Conservatives Concerned About the Death Penalty, a newer group, started in 2010, was also in attendance at CPAC. They have a tougher sell, asking members of a party who have traditionally been staunch defenders of the death penalty to take a closer look at the harshest punishment the criminal justice system has to offer.

Marc Hyden, coordinator for the organization and a former campaign representative for the NRA, admitted that he was initially apprehensive about taking his new cause to conservative activists. “I was used to being kind of the darling of the conservative crowd,” he said. “I was worried that my peers might not accept me, but it was the direct opposite. We were inundated by supporters that didn’t know they could be conservative and against the death penalty.”

Hyden argues that opposition to the death penalty fits perfectly with conservative values. “I contend the conservative thing to do is to oppose the death penalty because of its risk to life and the high cost compared to life without parole,” he said. “There’s nothing limited about giving an error-prone state the power to kill citizens.”

Criminal justice reform has attracted a number of high-profile backers in recent years, including former House Speaker Newt Gingrich, who made tough-on-crime policies a central part of his 1994 Contract with America; former Texas Gov. Rick Perry, who, while championing the death penalty, has boasted of closing prisons in the state by redirecting funds to probation and substance-abuse programs; and Sen. Ted Cruz, who is part of a bipartisan coalition of lawmakers endorsing legislation to give judges full discretion in sentencing for certain drug offenses.
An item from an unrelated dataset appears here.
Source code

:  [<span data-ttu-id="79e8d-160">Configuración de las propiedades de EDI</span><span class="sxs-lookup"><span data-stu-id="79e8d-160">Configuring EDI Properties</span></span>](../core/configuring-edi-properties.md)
Even Charles and David Koch, the billionaire GOP donors who have poured millions into traditional conservative causes, have given their backing to the Coalition for Public Safety, a new group that brings together the right and the left to push for criminal justice reform.

Vikrant Reddy, senior policy analyst with the Austin-based Texas Public Policy Foundation, a conservative think tank that has been spearheading the “Right on Crime” campaign to advocate for criminal justice reforms across the country, said conservatives, traditionally thought of as “tough-on-crime,” bring a new credibility to the issue.

“The reason for all the energy is conservatives,” Reddy said. “Liberals have been working on this issue for 20 years, they didn’t get anywhere. Even libertarians, many here at CPAC, haven’t gotten any traction on the issue, but when conservatives started stepping forward and said, ‘This is a real problem,’ all of a sudden you started seeing real movement,” he said. “This is conservatives’ bread and butter. I certainly hope in due time this is part of the conservative issue set.”

Still, there continue to be powerful opponents of a wholesale overhaul of the criminal justice system, including Sen. Chuck Grassley, R-Iowa, chairman of the Senate Judiciary Committee, who has called sentencing reforms “dangerous” and “lenient.”

Reddy sees the divide as generational, rather than ideological. “Some of the legislators who have been in office for a very long time and remember a time when crime rates were very high, when New York City was a cesspool of crime, they are still crafting policy for that era,” he said. “It’s not a left-right issue.”